The Seven Distinguishing Marks of a True Prophet
- The true prophet never used divination, sorcery, or astrology (Deuteronomy 18:9–14; Micah 3:7; Ezekiel 12:24). The source of the prophet’s message was God himself (2 Peter 1:20–21).
- The true prophet never tailored his or her message to cater to the cravings or desires of the people (Jeremiah 8:11; 28:8; Ezekiel 13:10). The false prophets, or “pillow prophets,” as some describe them, spoke a message that would bring them popularity and money. They were the Fortune 500 prophets, the religious opportunists (Micah 3:5–6, 11). The true prophet spoke God’s unadulterated message regardless of personal loss, shame, and even physical harm.

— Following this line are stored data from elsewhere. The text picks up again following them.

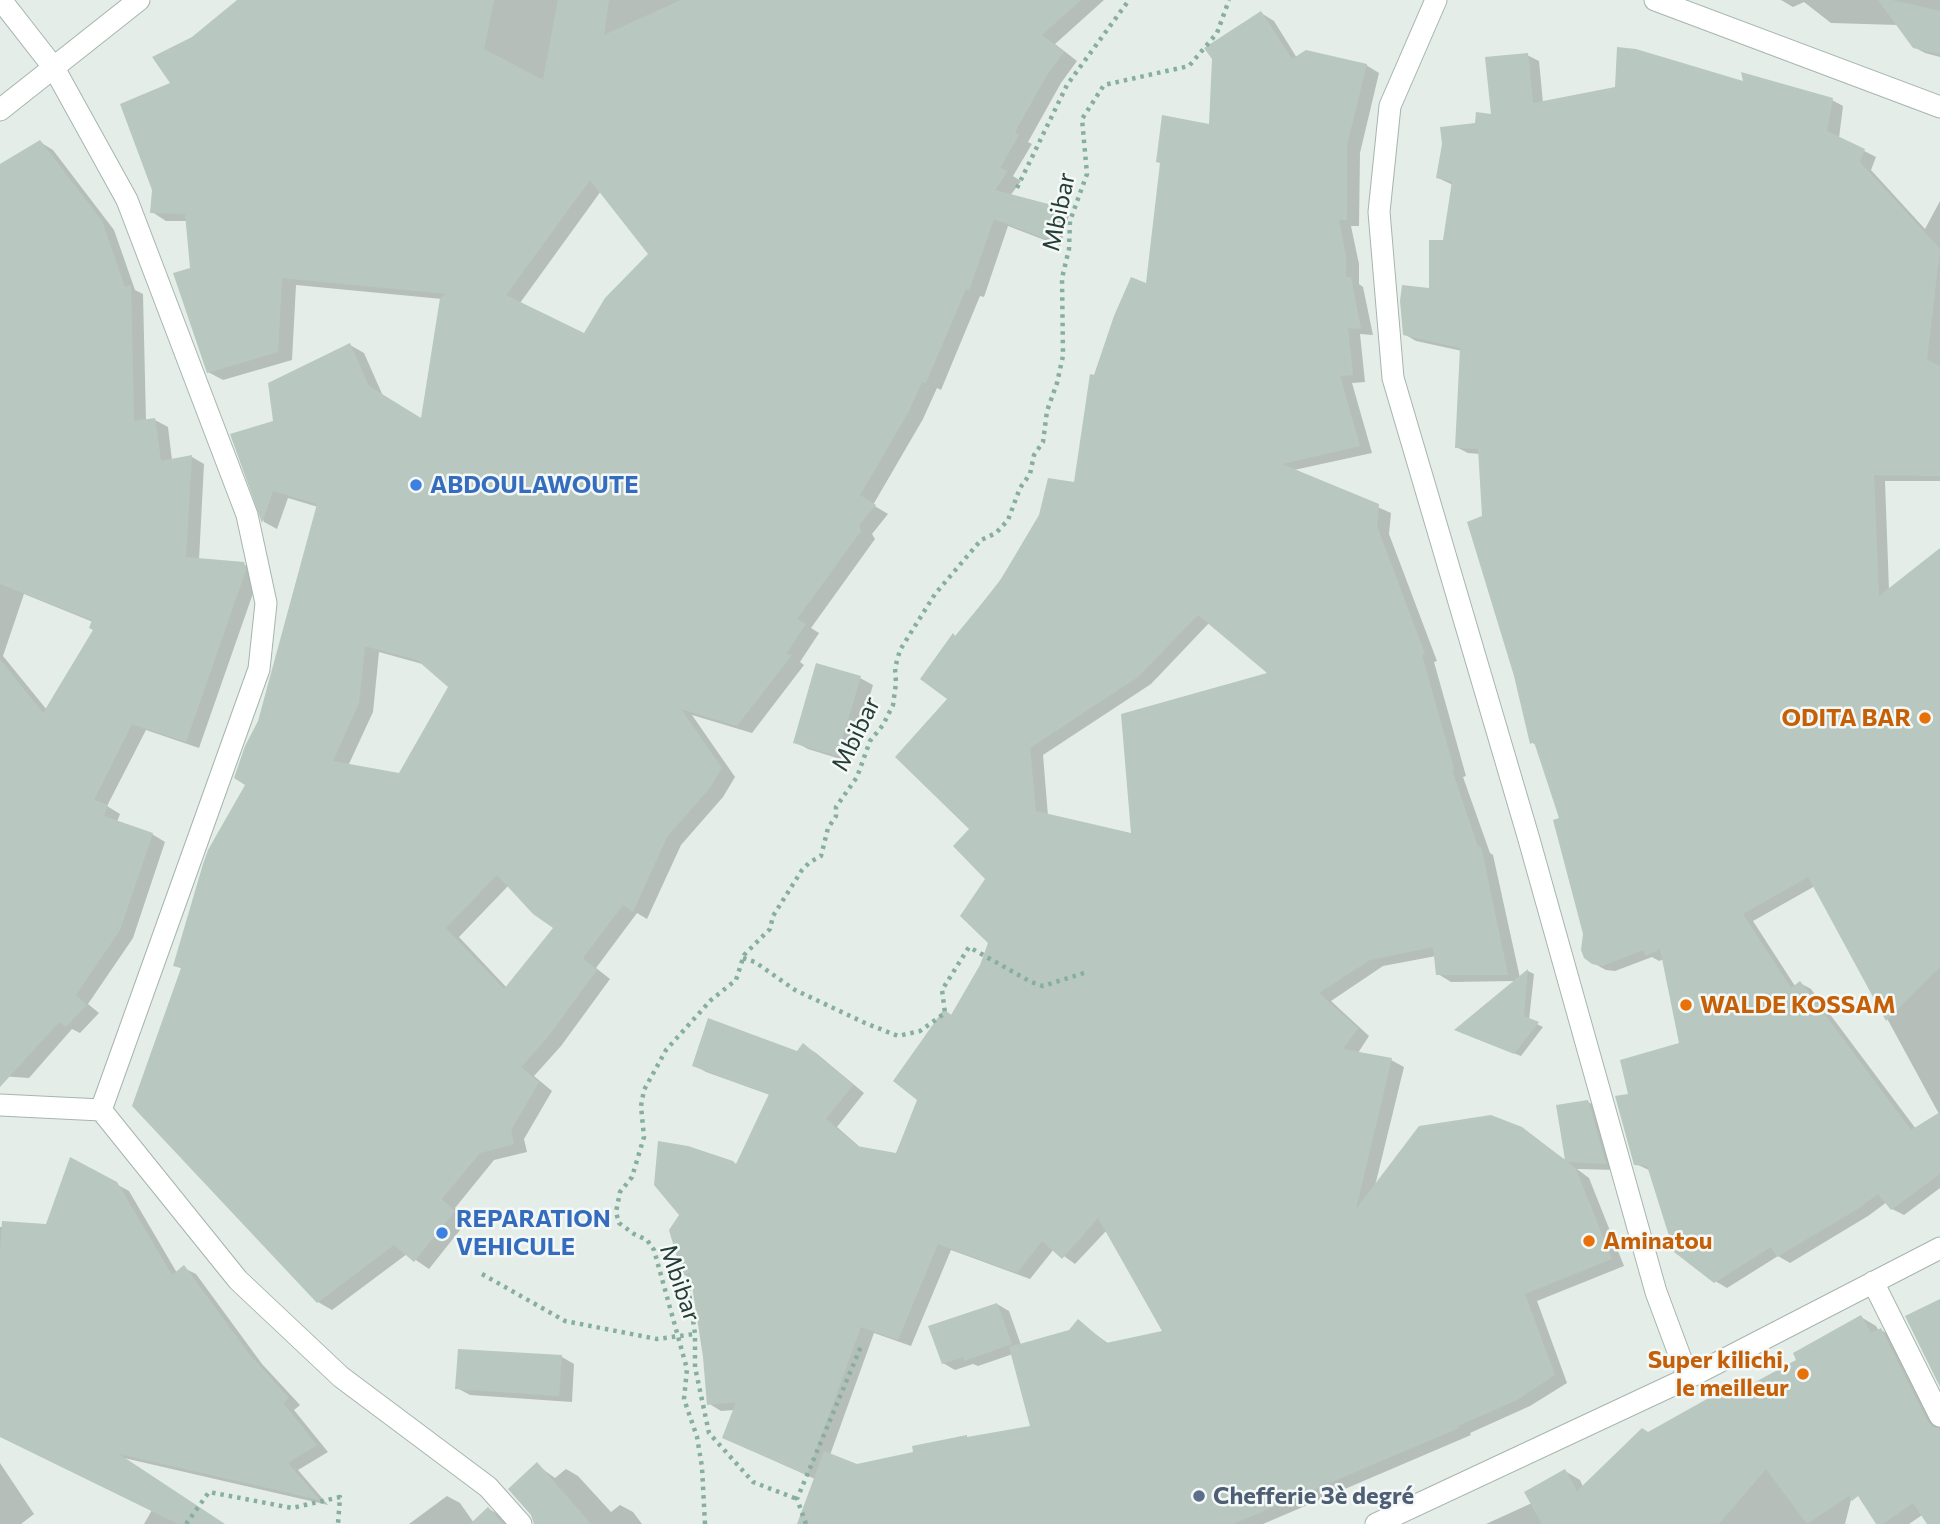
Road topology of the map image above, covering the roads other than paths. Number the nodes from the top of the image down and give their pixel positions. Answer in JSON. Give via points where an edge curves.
{"nodes":[{"id":1,"x":1,"y":0,"type":"edge"},
{"id":2,"x":139,"y":0,"type":"edge"},
{"id":3,"x":1436,"y":0,"type":"edge"},
{"id":4,"x":1655,"y":0,"type":"edge"},
{"id":5,"x":54,"y":68,"type":"junction"},
{"id":6,"x":1940,"y":107,"type":"edge"},
{"id":7,"x":0,"y":110,"type":"edge"},
{"id":8,"x":0,"y":1105,"type":"edge"},
{"id":9,"x":101,"y":1110,"type":"junction"},
{"id":10,"x":1940,"y":1248,"type":"edge"},
{"id":11,"x":1873,"y":1282,"type":"junction"},
{"id":12,"x":1688,"y":1378,"type":"junction"},
{"id":13,"x":1940,"y":1416,"type":"edge"},
{"id":14,"x":522,"y":1524,"type":"edge"},
{"id":15,"x":1376,"y":1524,"type":"edge"}],
"edges":[{"from":1,"to":5,"type":"street"},
{"from":2,"to":5,"type":"street"},
{"from":3,"to":12,"type":"street","via":[[1391,106],[1379,212],[1392,378],[1528,836],[1656,1292]]},
{"from":4,"to":6,"type":"street"},
{"from":5,"to":7,"type":"street"},
{"from":5,"to":9,"type":"street","via":[[127,200],[247,514],[266,603],[259,669]]},
{"from":8,"to":9,"type":"street"},
{"from":9,"to":14,"type":"street","via":[[238,1280],[341,1377],[488,1487]]},
{"from":10,"to":11,"type":"street"},
{"from":11,"to":12,"type":"street"},
{"from":11,"to":13,"type":"street"},
{"from":12,"to":15,"type":"street"}]}
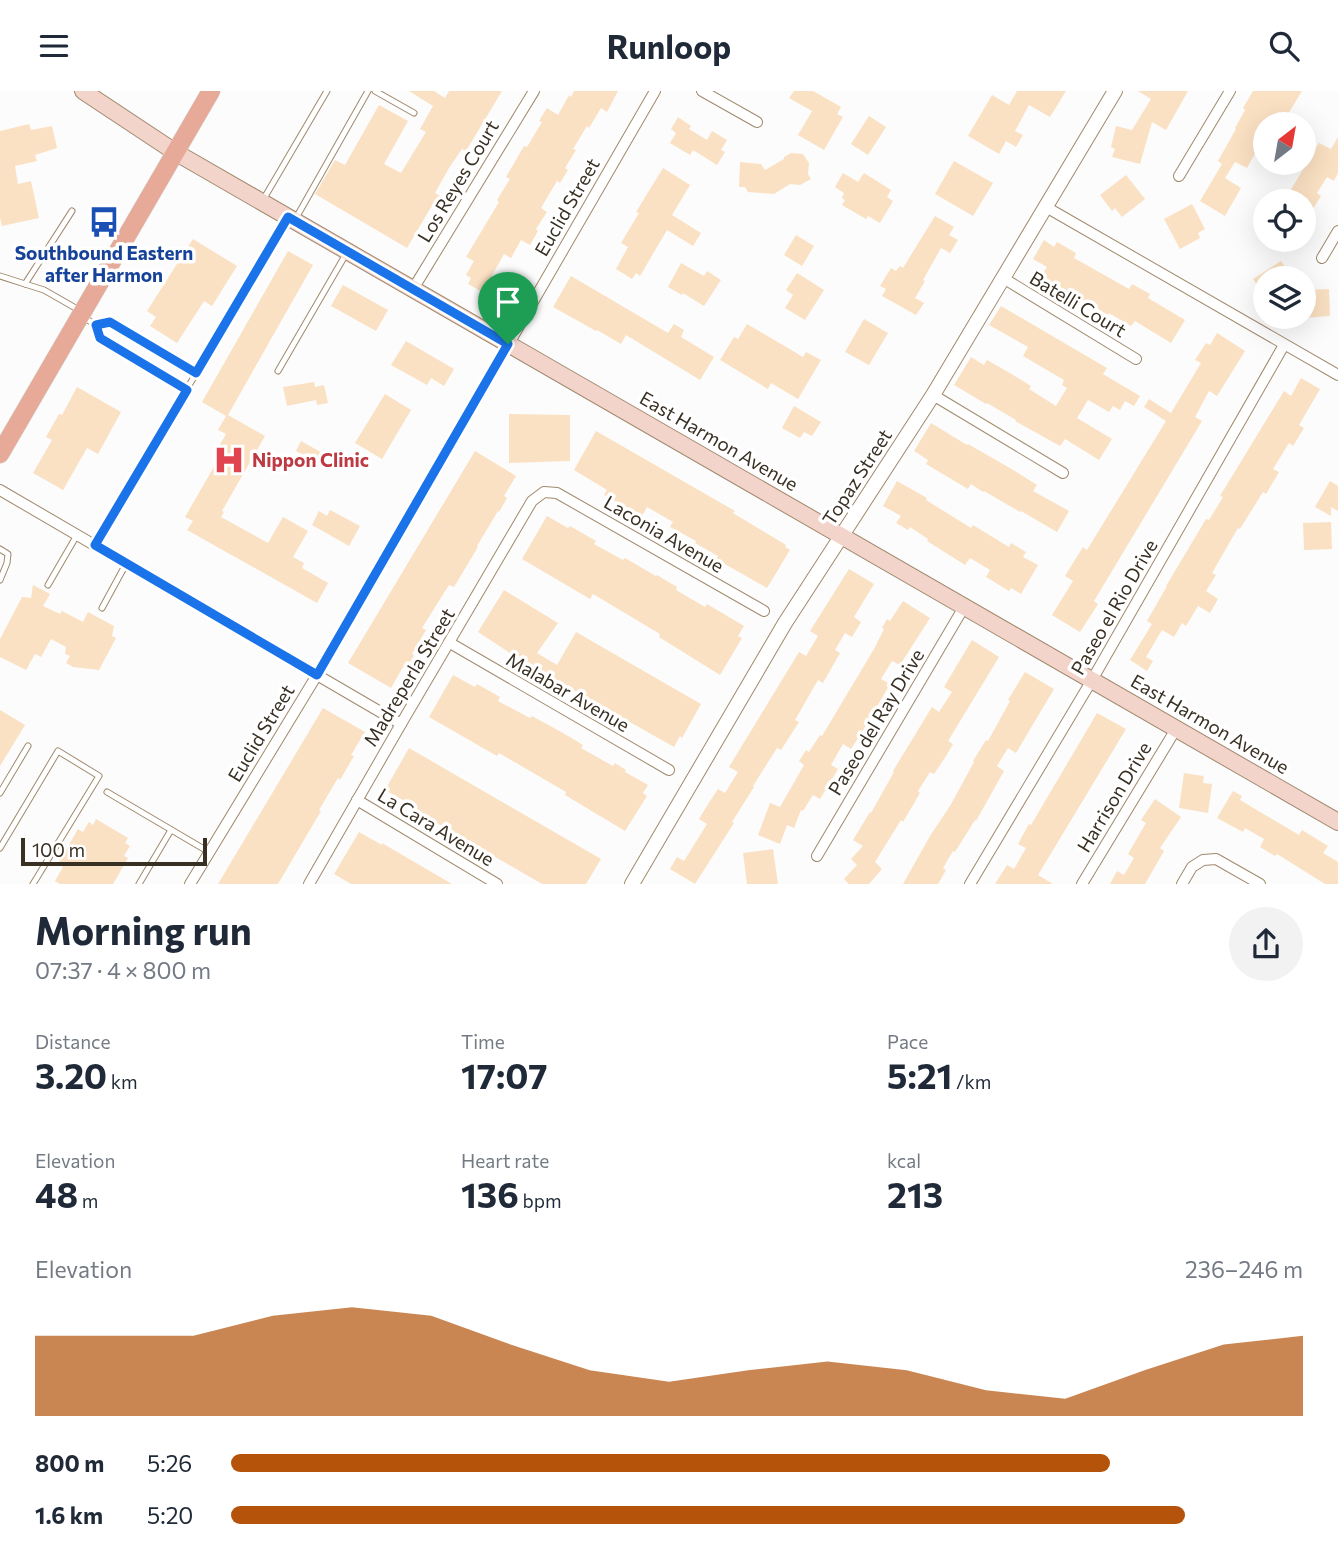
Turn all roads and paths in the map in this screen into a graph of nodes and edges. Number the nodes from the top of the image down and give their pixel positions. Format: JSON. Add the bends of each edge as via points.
{"nodes":[{"id":1,"x":83,"y":91,"type":"edge"},
{"id":2,"x":211,"y":91,"type":"edge"},
{"id":3,"x":327,"y":91,"type":"edge"},
{"id":4,"x":368,"y":91,"type":"edge"},
{"id":5,"x":375,"y":91,"type":"edge"},
{"id":6,"x":534,"y":91,"type":"edge"},
{"id":7,"x":655,"y":91,"type":"edge"},
{"id":8,"x":702,"y":91,"type":"edge"},
{"id":9,"x":1115,"y":91,"type":"edge"},
{"id":10,"x":1230,"y":91,"type":"edge"},
{"id":11,"x":414,"y":113,"type":"dead end"},
{"id":12,"x":757,"y":122,"type":"dead end"},
{"id":13,"x":175,"y":152,"type":"junction"},
{"id":14,"x":1179,"y":176,"type":"dead end"},
{"id":15,"x":262,"y":202,"type":"junction"},
{"id":16,"x":1046,"y":207,"type":"junction"},
{"id":17,"x":72,"y":211,"type":"dead end"},
{"id":18,"x":291,"y":219,"type":"junction"},
{"id":19,"x":1338,"y":231,"type":"edge"},
{"id":20,"x":347,"y":251,"type":"junction"},
{"id":21,"x":1322,"y":258,"type":"dead end"},
{"id":22,"x":0,"y":276,"type":"edge"},
{"id":23,"x":1003,"y":278,"type":"junction"},
{"id":24,"x":25,"y":284,"type":"junction"},
{"id":25,"x":413,"y":289,"type":"junction"},
{"id":26,"x":81,"y":314,"type":"junction"},
{"id":27,"x":96,"y":325,"type":"junction"},
{"id":28,"x":508,"y":344,"type":"junction"},
{"id":29,"x":1284,"y":345,"type":"junction"},
{"id":30,"x":1136,"y":359,"type":"dead end"},
{"id":31,"x":278,"y":371,"type":"dead end"},
{"id":32,"x":196,"y":373,"type":"junction"},
{"id":33,"x":1338,"y":375,"type":"edge"},
{"id":34,"x":187,"y":390,"type":"junction"},
{"id":35,"x":933,"y":395,"type":"junction"},
{"id":36,"x":0,"y":454,"type":"edge"},
{"id":37,"x":1063,"y":473,"type":"dead end"},
{"id":38,"x":0,"y":490,"type":"edge"},
{"id":39,"x":544,"y":492,"type":"joint"},
{"id":40,"x":77,"y":535,"type":"junction"},
{"id":41,"x":841,"y":536,"type":"junction"},
{"id":42,"x":95,"y":545,"type":"junction"},
{"id":43,"x":0,"y":549,"type":"edge"},
{"id":44,"x":126,"y":563,"type":"junction"},
{"id":45,"x":0,"y":580,"type":"edge"},
{"id":46,"x":48,"y":585,"type":"dead end"},
{"id":47,"x":964,"y":607,"type":"junction"},
{"id":48,"x":102,"y":608,"type":"dead end"},
{"id":49,"x":764,"y":611,"type":"dead end"},
{"id":50,"x":450,"y":643,"type":"junction"},
{"id":51,"x":317,"y":675,"type":"junction"},
{"id":52,"x":1092,"y":680,"type":"junction"},
{"id":53,"x":401,"y":724,"type":"junction"},
{"id":54,"x":1176,"y":729,"type":"junction"},
{"id":55,"x":28,"y":746,"type":"dead end"},
{"id":56,"x":669,"y":770,"type":"dead end"},
{"id":57,"x":107,"y":792,"type":"dead end"},
{"id":58,"x":0,"y":793,"type":"edge"},
{"id":59,"x":357,"y":800,"type":"junction"},
{"id":60,"x":1338,"y":822,"type":"edge"},
{"id":61,"x":171,"y":830,"type":"junction"},
{"id":62,"x":0,"y":848,"type":"edge"},
{"id":63,"x":209,"y":852,"type":"junction"},
{"id":64,"x":817,"y":856,"type":"dead end"},
{"id":65,"x":33,"y":884,"type":"edge"},
{"id":66,"x":139,"y":884,"type":"edge"},
{"id":67,"x":190,"y":884,"type":"edge"},
{"id":68,"x":309,"y":884,"type":"edge"},
{"id":69,"x":497,"y":884,"type":"edge"},
{"id":70,"x":632,"y":884,"type":"edge"},
{"id":71,"x":971,"y":884,"type":"edge"},
{"id":72,"x":1082,"y":884,"type":"edge"},
{"id":73,"x":1182,"y":884,"type":"edge"},
{"id":74,"x":1260,"y":884,"type":"edge"}],
"edges":[{"from":1,"to":13,"type":"main road","name":"East Harmon Avenue"},
{"from":2,"to":13,"type":"main road"},
{"from":3,"to":15,"type":"lane"},
{"from":4,"to":18,"type":"lane"},
{"from":5,"to":11,"type":"lane"},
{"from":6,"to":25,"type":"street","name":"Los Reyes Court"},
{"from":7,"to":28,"type":"street","name":"Euclid Street"},
{"from":8,"to":12,"type":"street"},
{"from":9,"to":16,"type":"street","name":"Topaz Street"},
{"from":10,"to":14,"type":"street"},
{"from":13,"to":15,"type":"main road","name":"East Harmon Avenue"},
{"from":13,"to":26,"type":"main road"},
{"from":15,"to":18,"type":"main road","name":"East Harmon Avenue"},
{"from":16,"to":23,"type":"street","name":"Topaz Street"},
{"from":16,"to":29,"type":"street"},
{"from":17,"to":24,"type":"lane"},
{"from":18,"to":20,"type":"main road","name":"East Harmon Avenue"},
{"from":18,"to":32,"type":"lane"},
{"from":19,"to":21,"type":"street"},
{"from":20,"to":25,"type":"main road","name":"East Harmon Avenue"},
{"from":20,"to":31,"type":"lane"},
{"from":22,"to":24,"type":"lane"},
{"from":23,"to":30,"type":"street","name":"Batelli Court"},
{"from":23,"to":35,"type":"street","name":"Topaz Street"},
{"from":24,"to":26,"type":"lane","via":[[44,290]]},
{"from":25,"to":28,"type":"main road","name":"East Harmon Avenue"},
{"from":26,"to":27,"type":"lane"},
{"from":26,"to":36,"type":"main road"},
{"from":27,"to":32,"type":"lane","via":[[110,322]]},
{"from":27,"to":34,"type":"lane","via":[[100,338]]},
{"from":28,"to":41,"type":"main road","name":"East Harmon Avenue"},
{"from":28,"to":51,"type":"street","name":"Euclid Street"},
{"from":29,"to":33,"type":"street"},
{"from":29,"to":52,"type":"street","name":"Paseo el Rio Drive"},
{"from":32,"to":34,"type":"lane"},
{"from":34,"to":42,"type":"lane"},
{"from":35,"to":37,"type":"street"},
{"from":35,"to":41,"type":"street","name":"Topaz Street"},
{"from":38,"to":40,"type":"street"},
{"from":39,"to":49,"type":"street","name":"Laconia Avenue","via":[[557,493]]},
{"from":39,"to":50,"type":"street","name":"Madreperla Street","via":[[533,501]]},
{"from":40,"to":42,"type":"street"},
{"from":40,"to":46,"type":"lane"},
{"from":41,"to":47,"type":"main road","name":"East Harmon Avenue"},
{"from":41,"to":70,"type":"street","name":"Topaz Street"},
{"from":42,"to":44,"type":"street"},
{"from":43,"to":45,"type":"lane","via":[[8,554]]},
{"from":44,"to":48,"type":"lane"},
{"from":44,"to":51,"type":"street"},
{"from":47,"to":52,"type":"main road","name":"East Harmon Avenue"},
{"from":47,"to":64,"type":"street","name":"Paseo del Ray Drive"},
{"from":50,"to":53,"type":"street","name":"Madreperla Street"},
{"from":50,"to":56,"type":"street","name":"Malabar Avenue"},
{"from":51,"to":53,"type":"street"},
{"from":51,"to":63,"type":"street","name":"Euclid Street"},
{"from":52,"to":54,"type":"main road","name":"East Harmon Avenue"},
{"from":52,"to":71,"type":"street","name":"Paseo el Rio Drive"},
{"from":53,"to":59,"type":"street","name":"Madreperla Street"},
{"from":54,"to":60,"type":"main road","name":"East Harmon Avenue"},
{"from":54,"to":72,"type":"street","name":"Harrison Drive"},
{"from":55,"to":58,"type":"lane"},
{"from":57,"to":61,"type":"lane"},
{"from":59,"to":68,"type":"street","name":"Madreperla Street"},
{"from":59,"to":69,"type":"street","name":"La Cara Avenue"},
{"from":61,"to":63,"type":"lane"},
{"from":61,"to":66,"type":"lane"},
{"from":62,"to":65,"type":"lane","via":[[58,751],[99,776]]},
{"from":63,"to":67,"type":"street","name":"Euclid Street"},
{"from":73,"to":74,"type":"street","via":[[1192,867],[1216,859]]}]}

- The true prophet maintained personal integrity and character (Isaiah 28:7; Jeremiah 23:11; Hosea 9:7–9; Micah 3:5, 11; Zephaniah 3:4). Jesus said that true and false prophets would be known by their fruit—that is, by what they did and said (Matthew 7:15–20).
- The true prophet was willing to suffer for the sake of his message (1 Kings 22:27–28; Jeremiah 38:4–13; Ezekiel 3:4–8).
- The true prophet announced a message that was consistent with the law and with the messages of other true prophets (Jeremiah 26:17–19). The message never contradicted nor disagreed with any previous revelation of truth but confirmed and built upon that body of truth (Deuteronomy 13:1–3).
- The true prophet, when predicting future events, had a 100 percent success rate (Deuteronomy 18:21–22). Unlike modern psychics, any success rate short of perfect was not good enough! If the alleged prophet was not 100 percent accurate, the people were to take him outside the city and stone him to death (Deuteronomy 18:20).
- The true prophet sometimes had his or her message authenticated by the performance of a miracle or miracles (see Exodus 5–12). This test was not conclusive evidence, however, because false prophets also produced miracles on occasion (Exodus 7:10–12; 8:5–7; Mark 13:22; 2 Thessalonians 2:9). Therefore, Moses gave a further aspect to this test in Deuteronomy 13:1–3:
Suppose there are prophets among you, or those who have dreams about the future, and they promise you signs or miracles, and the predicted signs or miracles take place. If the prophets then say, “Come, let us worship the gods of foreign nations,” do not listen to them. The Lord your God is testing you to see if you love him with all your heart and soul. (NLT)
The true test was the content of the message, not the miracles. The true prophet spoke only in the name of the Lord and called people to God, not away from God.